Doch nicht nur das Wissen allein, sondern auch Kontakte zu europäischen Strukturen, Politikerinnen und Politikern, aber auch Dankbarkeit für die Hilfe in schwierigen Zeiten sollen diese Menschen nach Russland bringen.

Wichtig ist, dass die Hilfe des Westens nicht nur den bekannten Individuen und Gruppen aus Russland zugutekommt, die sowieso schon viel Aufmerksamkeit genießen. Sondern den vielen aktiven politischen Exilantinnen und Exilanten, die sich an Ideen und nicht an Anführern orientieren sollten. Nach Putin sollte Russland nicht etwa einen neuen Führer bekommen, sondern eine breite Palette an Meinungen, Ideen und Parteien, die miteinander im Parlament konkurrieren.
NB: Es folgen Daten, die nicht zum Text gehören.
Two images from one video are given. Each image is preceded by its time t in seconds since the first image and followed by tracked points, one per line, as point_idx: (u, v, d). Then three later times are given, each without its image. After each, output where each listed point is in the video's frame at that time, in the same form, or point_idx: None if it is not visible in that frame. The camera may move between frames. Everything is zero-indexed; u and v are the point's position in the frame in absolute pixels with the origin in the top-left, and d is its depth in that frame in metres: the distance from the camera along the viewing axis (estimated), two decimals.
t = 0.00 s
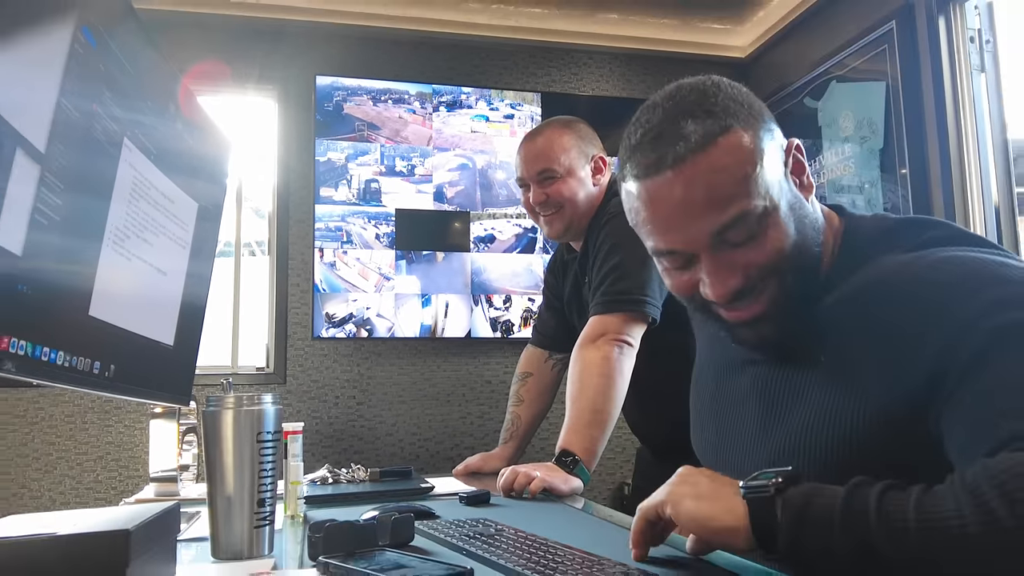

Es ist wichtig für das Wohl der Allgemeinheit, den politischen Aktivistinnen und Aktivisten zu helfen, ihre Individualität zu erhalten, sich selbst als politische Kraft zu begreifen und sie theoretisch und praktisch zu unterstützen.

Nichts hindert Europa daran, aus der Gruppe der Exilanten Fürsprecher für die eigene Sache im zukünftigen Russland zu machen. Denn diejenigen, die diese Zukunft gestalten werden, sind jetzt auf den Straßen Europas zu finden. Politische Arbeit mit ihnen ist ein umfassendes und bedeutendes Projekt, das ein Fundament für eine glücklichere Zukunft sein könnte.

Fjodor Krascheninnikow ist ein russischer politischer Analyst und Publizist. Er lebt seit 2020 in Litauen – in Russland wurde er zum „ausländischen Agenten“ erklärt.